Just as the Azadi March of Maulana Fazl-ur-Rahman was
beginning to distract Pakistanis from the events of August 5, the Government of
India quietly released maps of the newly constituted union territories of Ladakh,
and Jammu and Kashmir. In these maps the illegally occupied northern areas of
Gilgit and Baltistan were shown in Ladakh. While the reorganisation of maps has
changed nothing on ground, it essentially fits a pattern emerging from the
Indian side.
On August 6, Home
Minister Amit Shah asserted India’s right to make laws for the entire
territory of Jammu and Kashmir, including Pak-occupied Kashmir (PoK) and Aksai
Chin. Defence Minister Rajnath Singh pointed out that any future parleys with
Pakistan would have to be about PoK. External Affairs Minister Subrahmanyam
Jaishankar insisted that PoK “is part of India
and we expect one day that we will have the physical jurisdiction over it”. In
essence, it was being insinuated that India was no longer content with the
territorial status quo in South Asia.
It is generally believed that the
peace and stability in the international system rest upon the pivot of status
quo, especially the territorial status quo. Seeking territorial re-organisation
amounts to revisionism, which is anathema to international peace. This is why
revisionist powers, we are told, have few friends! So does India, in seeking to
regain control over PoK, become a revisionist power?
For one, apprehension of revisionism betrays
the Anglo-American ethnocentric bias pervasive in the field of International
Relations. E. H. Carr, a prominent historian and English diplomat says that
status quo undermines the moral dimension and only those states support status
quo that benefit from it. As such, the moral desirability of status quo is
ambiguous at best and all countries are revisionist in their own ways. Revisionism
is essentially a sign of dissatisfaction with the features of the international
system.
Secondly, the characterization of the Indian
claims to PoK and Aksai Chin as “revisionism” is tenuous at best. Both
territories have been on Indian official maps since 1948. The restriction on
the parliamentary power to legislate for Jammu and Kashmir came from article
370 and it was self-imposed. It was by no means a surrender of Indian
sovereignty over illegally occupied territories. Moreover, if India was open to converting
the line of control (LoC) into the international border in the past (Swaran
Singh-Bhutto talks in 1963, Simla Agreement in 1972), it is not to be construed
as acquiescence to the territorial status quo. Such offers were made in discretionary
exercise of India’s sovereign powers to cede territory for regional
peace and stability. And if India is no longer willing to make that concession
then it must be put in a proper context instead of surrendering to the Occam’s
razor.
While Indians never believed in the two-nation
theory, they have come to accept and even respect Pakistan’s existence. So when
Kashmir was called the “unfinished business of partition” it was contentious but
not incomprehensible. In the 70 years since, India has survived a Pak-sponsored
separatist movement in Punjab, the exodus of Kashmiri pandits, and countless
terrorist attacks, including those that targeted citizens of Israel and America.

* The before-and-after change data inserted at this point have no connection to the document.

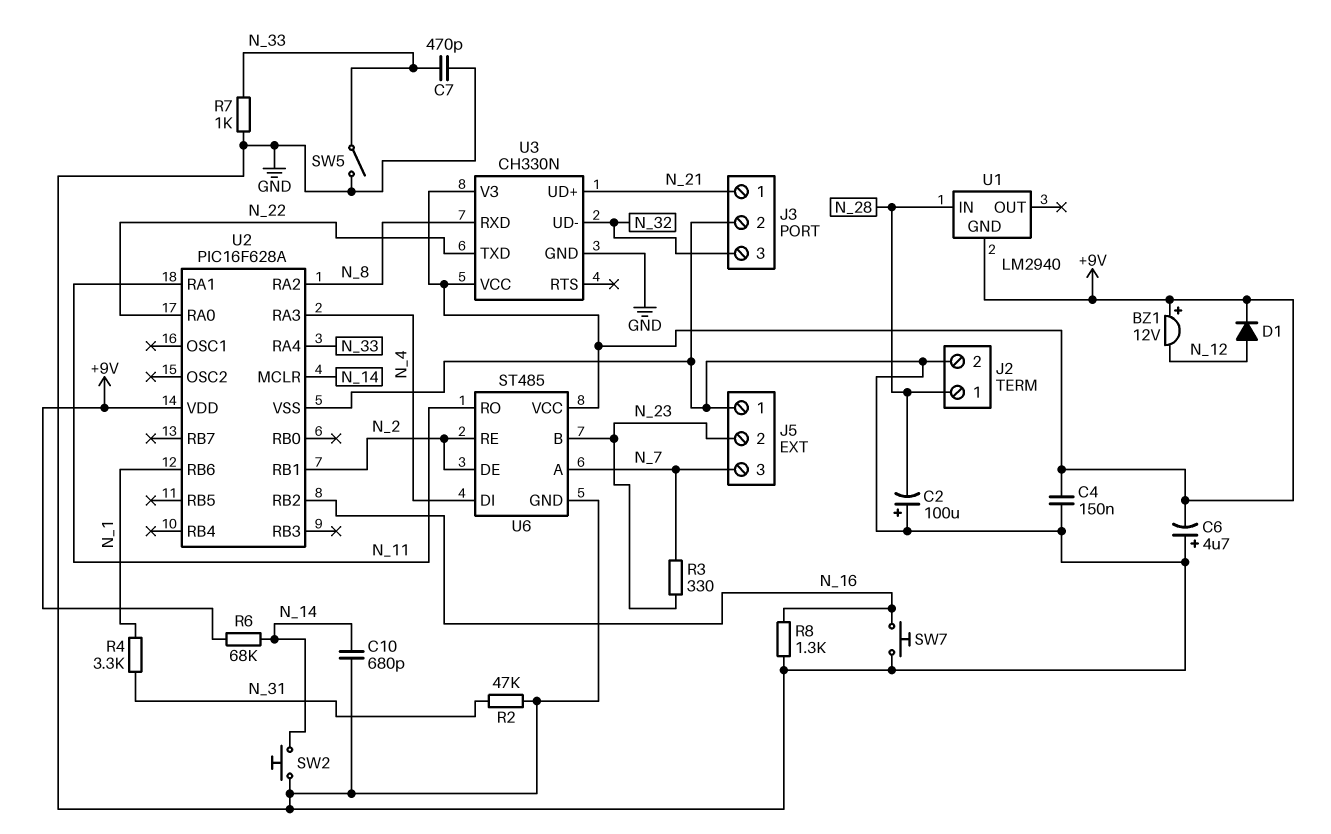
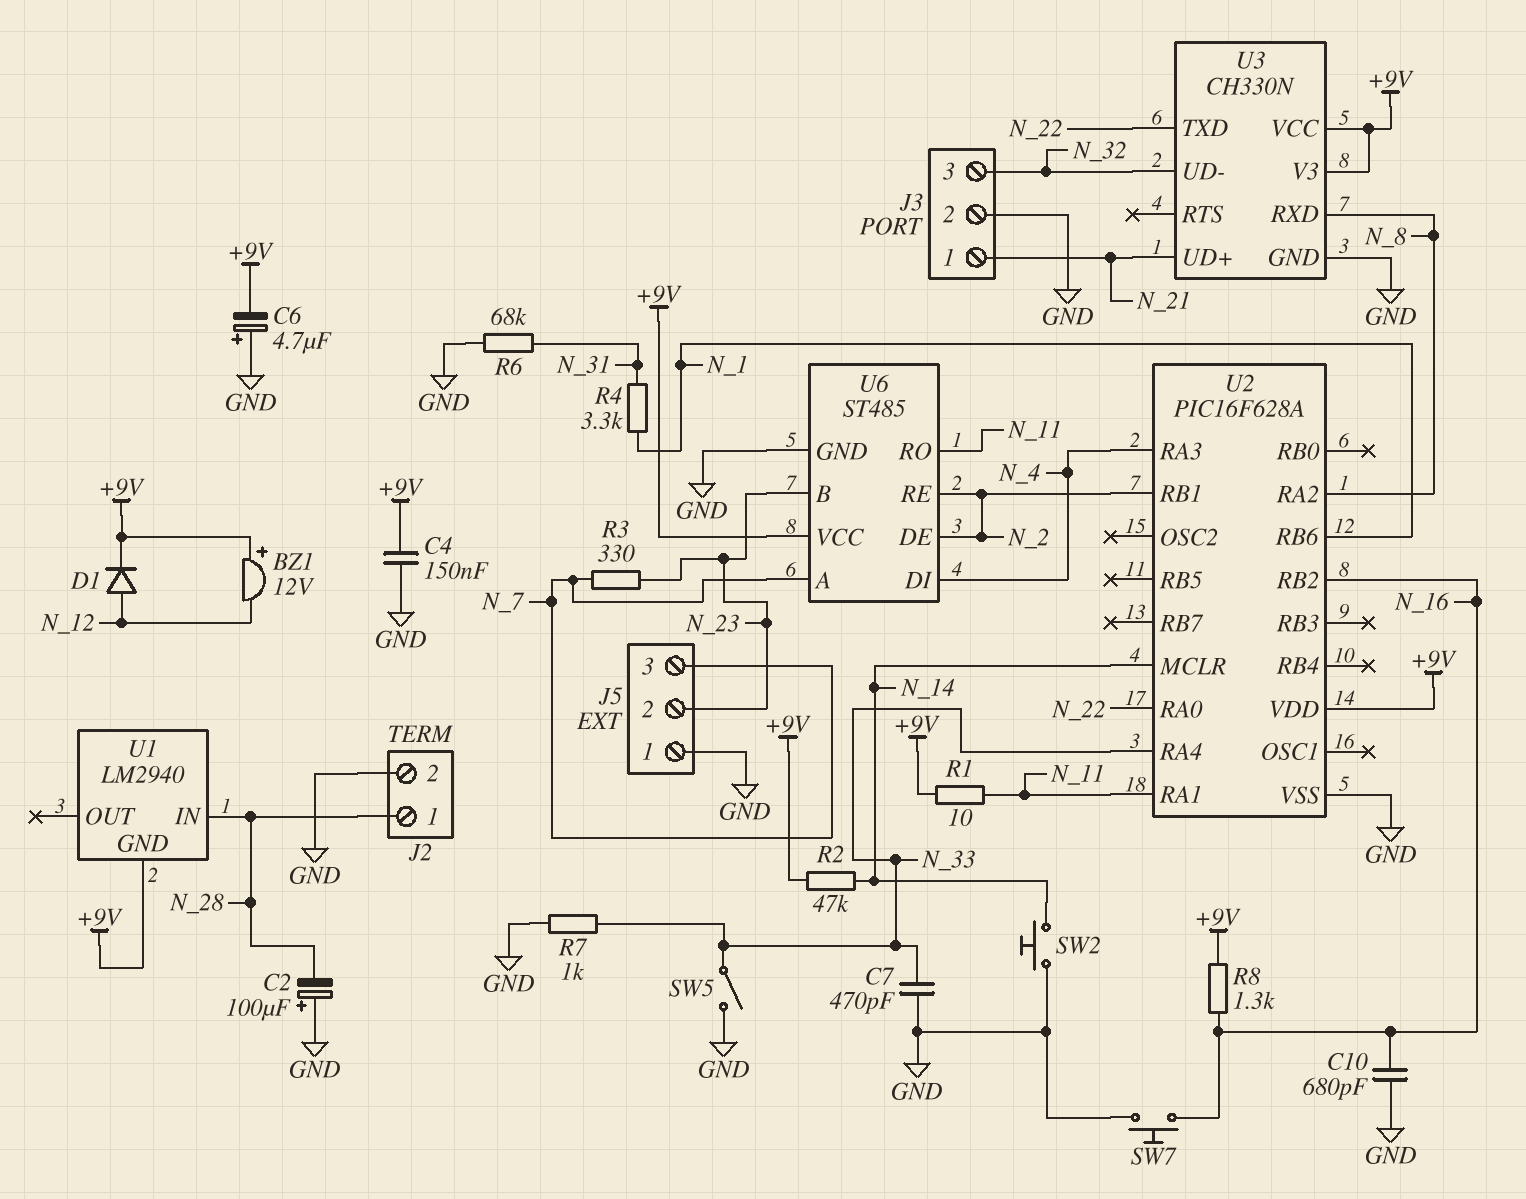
C10: 680pF (GND, N_14) -> 680pF (GND, N_16)
R1: none -> 10 (+9V, N_11)
R2: 47k (GND, N_31) -> 47k (+9V, N_14)
R6: 68k (+9V, N_14) -> 68k (GND, N_31)
R8: 1.3k (GND, N_16) -> 1.3k (+9V, N_16)

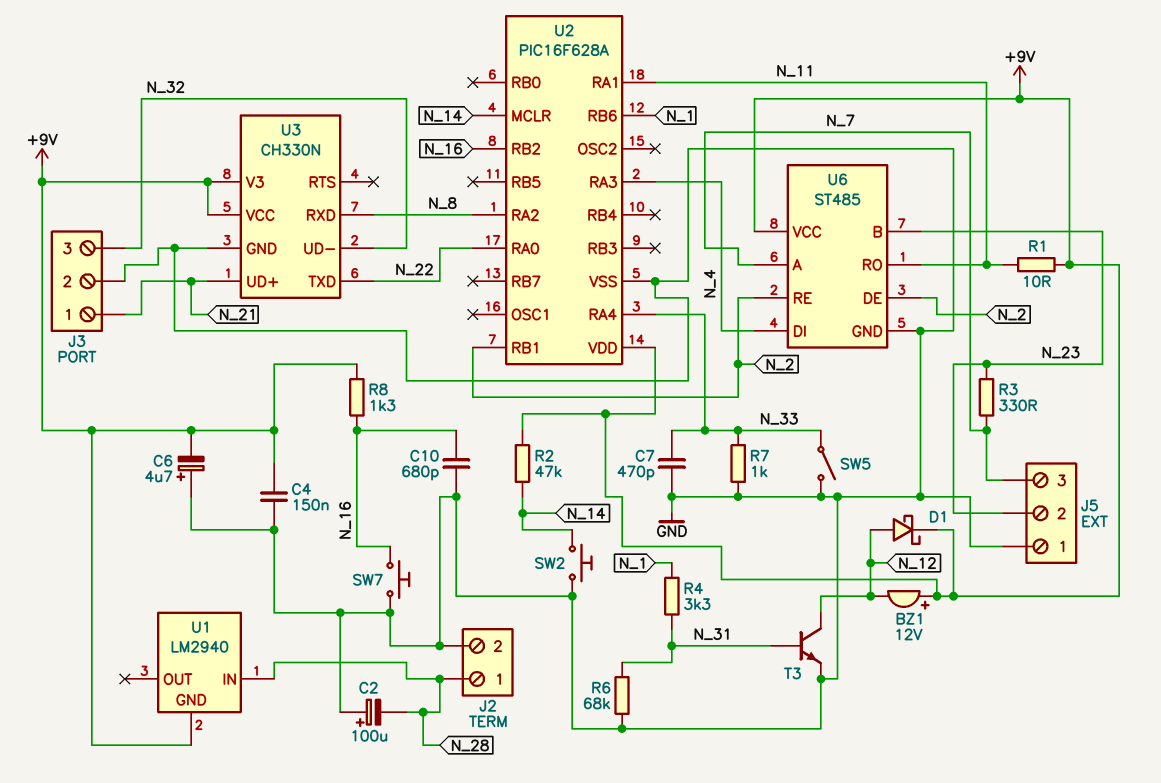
D1: diode (A N_12, K +9V) -> schottky (A N_12, K +9V)
T3: none -> NPN (B N_31, C N_12, E GND)

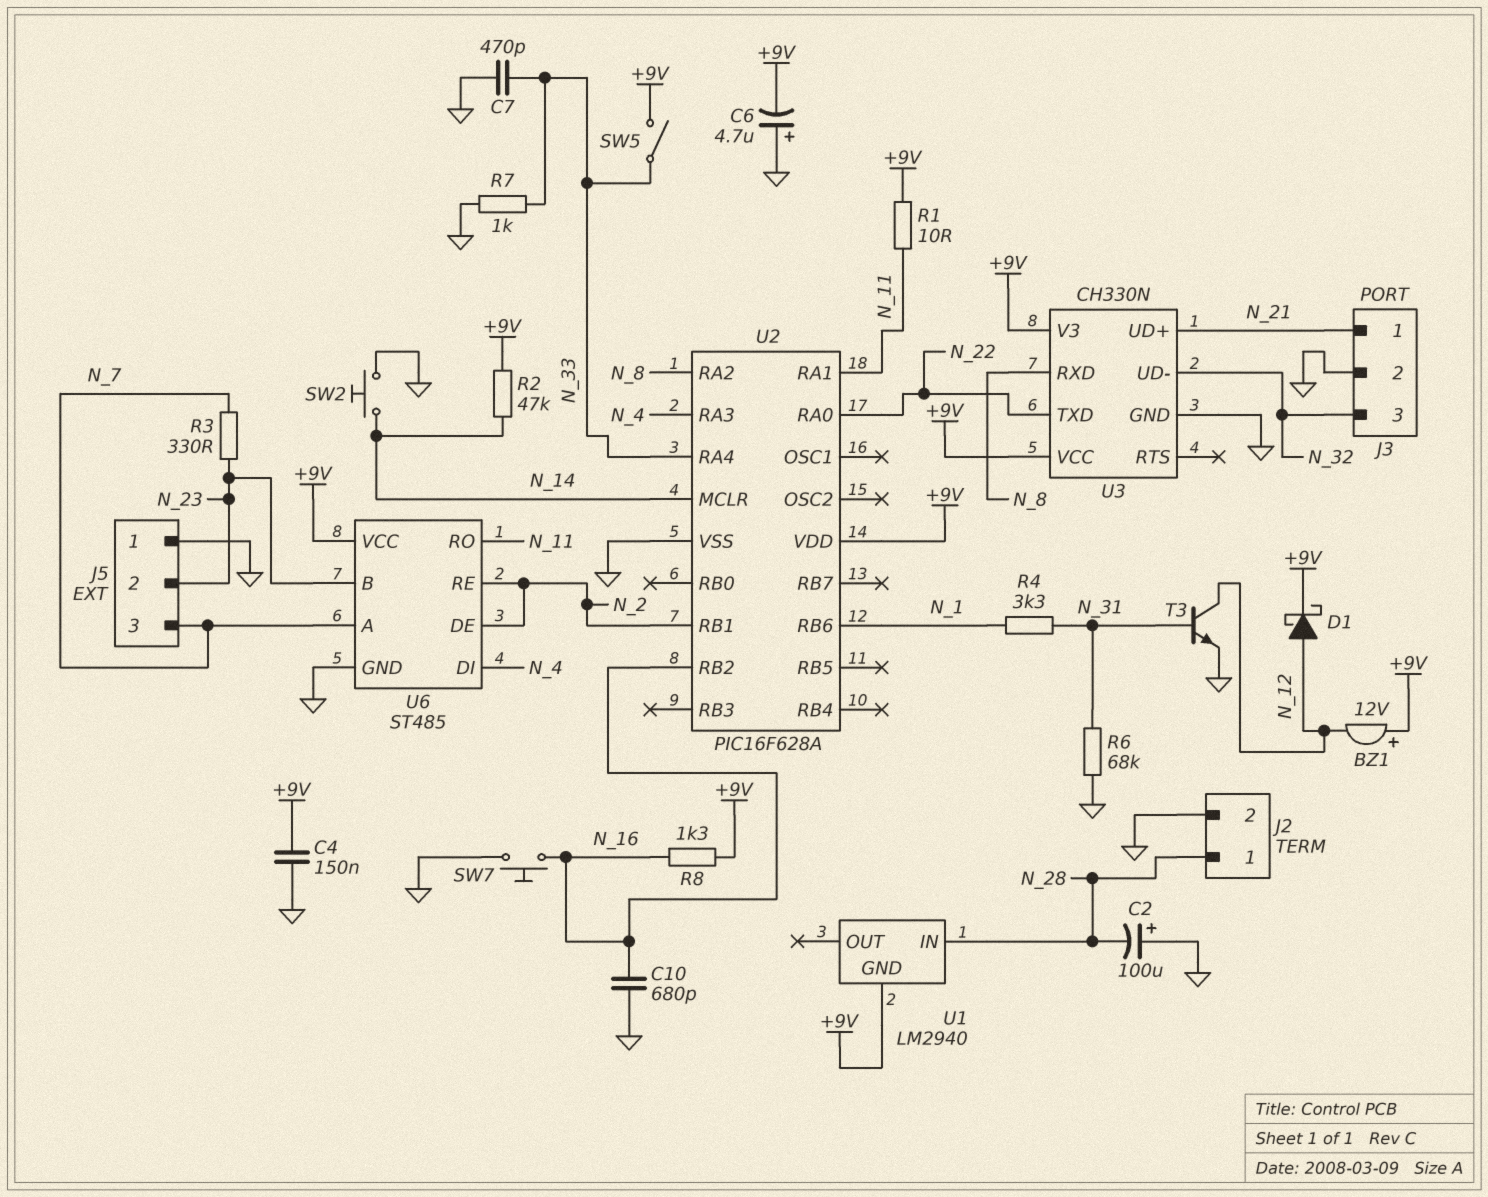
SW5: switch (GND, N_33) -> switch (+9V, N_33)

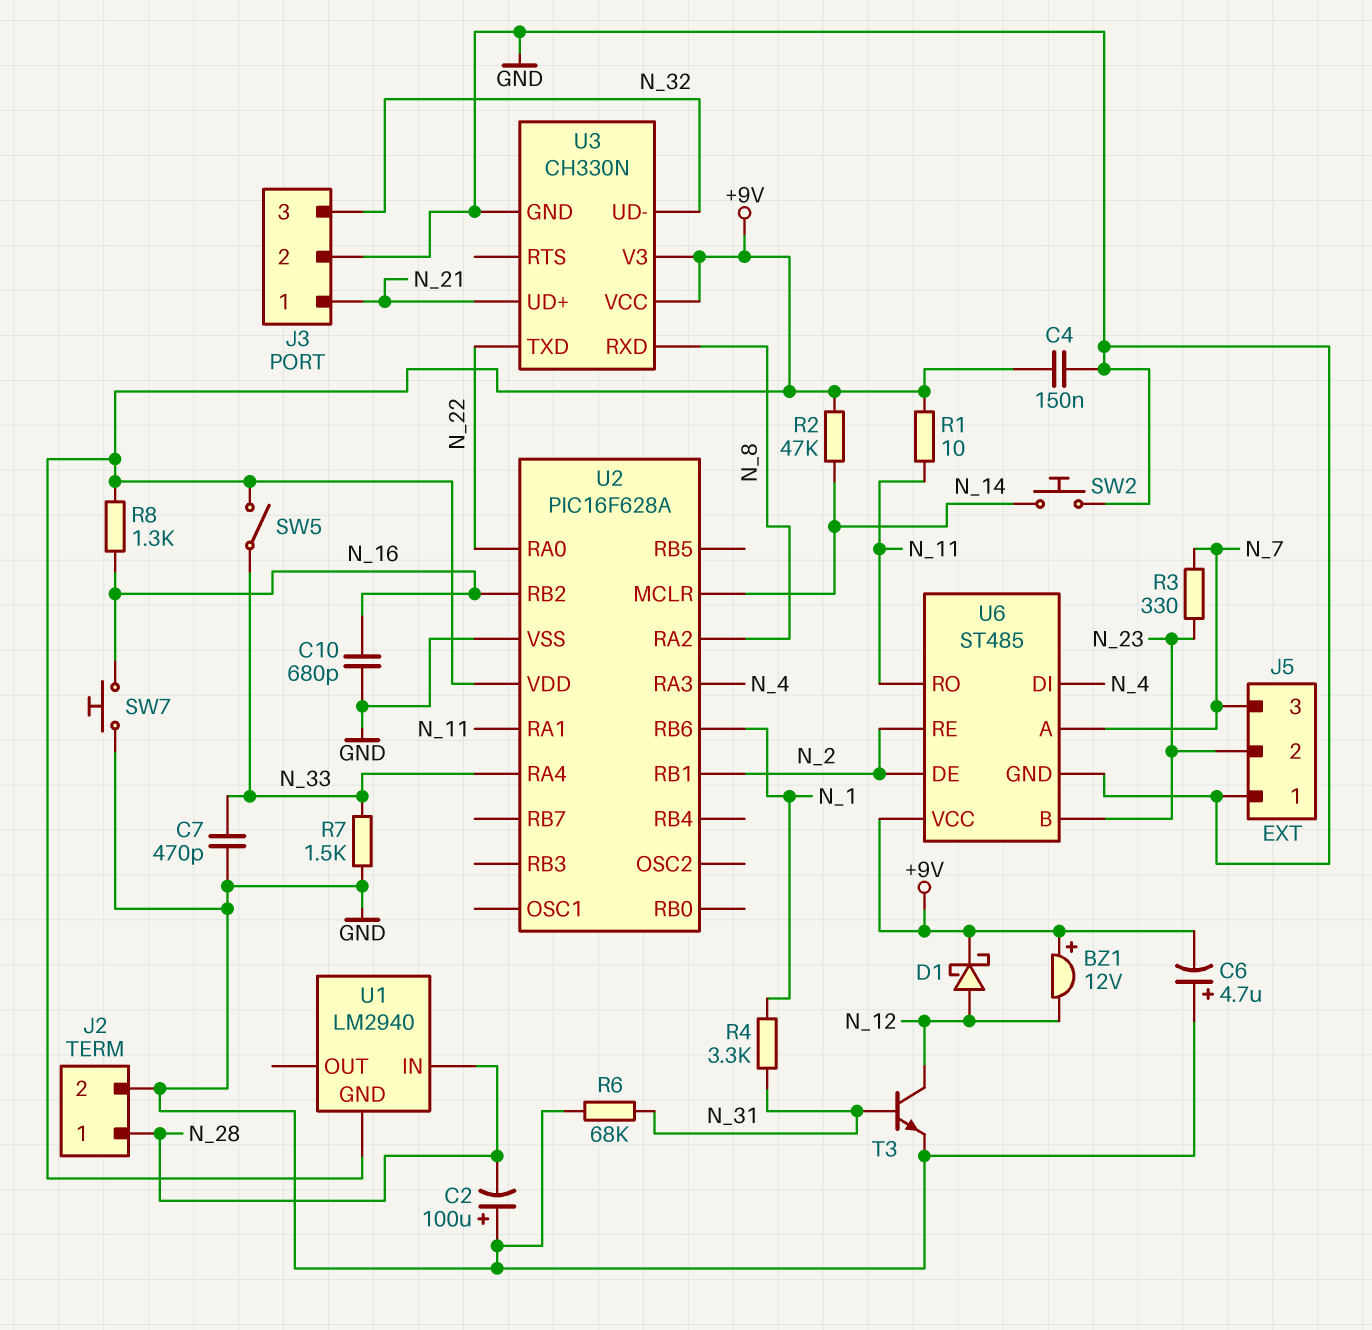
R7: 1k (GND, N_33) -> 1.5k (GND, N_33)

The Daesh flags in Kashmir protests were probably the final knell in the coffin
for the Kashmir-is-an-unfinished-business-of-partition theory. Ghazwa-e-Hind
(conquest of India), once considered the agenda of a few extremists, has made
its way into the mainstream discourse through unsubtle monikers like “Endia”,
used liberally even by Pakistani ministers.

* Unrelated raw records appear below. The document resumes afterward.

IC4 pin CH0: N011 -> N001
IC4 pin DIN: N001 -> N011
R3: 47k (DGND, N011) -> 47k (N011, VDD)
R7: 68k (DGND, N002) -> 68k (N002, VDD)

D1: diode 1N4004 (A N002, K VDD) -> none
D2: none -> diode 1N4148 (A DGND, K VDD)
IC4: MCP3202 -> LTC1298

While nobody wants to take the
Pakistani rhetoric seriously, the stark reality of extreme radicalization can
no longer be discounted as just rhetoric. The solution-to-Afghanistan-lies-in-Kashmir
innuendos can no longer be overlooked. With the US renegotiation of NAFTA and
Russian occupation of Crimea, revisionism seems to be the preferred strategy of
almost all superpowers today. 70 years of unilateral and disproportionate
revisions by Pakistan have rendered the word meaningless anyway. So in a world that seems to be mainstreaming
revisionism, India can survive the ignominy of being labelled a revisionist. After
all, a little revisionism never hurt anyone.